Extract:

## Begin

FFRF calls out Ala. state senator’s pro-indoctrination remarks

The Freedom From Religion Foundation is responding to Alabama state Senator Greg Reed’s recent comments in support of school-sponsored religious indoctrination.

After FFRF wrote to the Etowah County Schools demanding that religious organizations no longer be allowed to proselytize students, Reed issued a statement defending the use of public schools to push Christianity onto students. The program in question involves a “barter arrangement” whereby churches were solicited to supply wrestlers in the middle and high school with water and granola bars. In exchange, the churches were invited to share a 15-minute “devotional” with students.

Reed protested:

This week we are celebrating the birth of our Lord and Savior Jesus Christ. To Him goes all the praise and all the glory. That should be our focus, and it should not be interrupted by out-of-state groups trying to push faith out of our lives and the lives of our children…We need more children, not less, to hear the good news of God’s saving grace.

“Senator Reed, your remarks are alarming and a breach of your oath to support the U.S. Constitution, which protects students from religious indoctrination by their public schools,” writes FFRF Staff Attorney Chris Line.

## End

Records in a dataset
## Begin

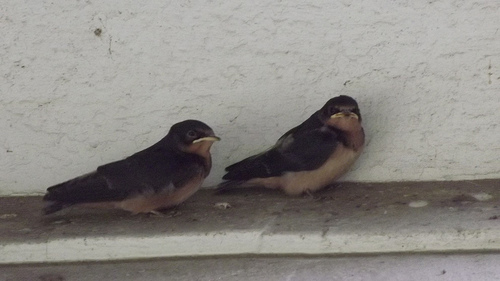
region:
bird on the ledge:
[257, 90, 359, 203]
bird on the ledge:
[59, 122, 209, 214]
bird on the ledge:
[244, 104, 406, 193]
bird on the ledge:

## End
## Begin

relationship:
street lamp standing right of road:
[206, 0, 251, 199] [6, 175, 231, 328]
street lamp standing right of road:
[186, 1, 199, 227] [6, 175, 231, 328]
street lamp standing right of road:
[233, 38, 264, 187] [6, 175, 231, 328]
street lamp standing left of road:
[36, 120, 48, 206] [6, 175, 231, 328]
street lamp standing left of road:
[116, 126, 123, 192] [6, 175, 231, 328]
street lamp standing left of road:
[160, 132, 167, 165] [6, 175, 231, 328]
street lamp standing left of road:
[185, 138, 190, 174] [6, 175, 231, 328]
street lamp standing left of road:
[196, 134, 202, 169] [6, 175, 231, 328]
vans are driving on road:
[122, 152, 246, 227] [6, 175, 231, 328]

## End

Exercise requirements:
A - From the article about FFRF and Senator Reed, list each named person and named organization taking part in the dispute it describes.
B - Extend the article about FFRF's response to Senator Reed from its last sentence onward.
These records were drawn from a separate source.

Solved tasks:
A -
Freedom From Religion Foundation (FFRF)
Greg Reed
Etowah County Schools
Chris Line

B -
Public school students are a vulnerable and captive audience when participating in school-sponsored activities, FFRF noted. Parents, not public schools, have the right to determine their children’s religious or nonreligious upbringing. Additionally, offering access to students for proselytization by outside churches as part of a school program violates the Establishment Clause of the First Amendment.

FFRF takes constitutional violations very seriously, and is willing to vigorously defend students’ rights of conscience. FFRF recently settled a lawsuit against a school district in West Virginia after it similarly allowed a preacher to recruit students during the school day.

FFRF terms Reed’s use of his public office to not only promote his personal religious beliefs but also to champion a flagrant constitutional violation an abuse of public trust. As state senator, it is his duty to support the U.S. Constitution, including its Establishment Clause separating religion from government, and to protect the rights of conscience of all Alabamians regardless of their religious or nonreligious beliefs. In the face of an active campaign by Christian nationalists to declare the United States a Christian nation, and undo many First Amendment protections as well as other civil liberties, his statements are profoundly unAmerican.

“Our public schools exist to educate, not to indoctrinate in religion,” comments FFRF Co-President Annie Laurie Gaylor. “Senator Reed should take a minute to read our godless Constitution and refresh himself on constitutional principles mandating that the government and its schools stay out of the religion business.”

The Freedom From Religion Foundation is a national nonprofit organization with more than 40,000 members across the country, including hundreds of members in Alabama. Our purposes are to protect the constitutional principle of separation between state and church and to educate the public on matters relating to nontheism.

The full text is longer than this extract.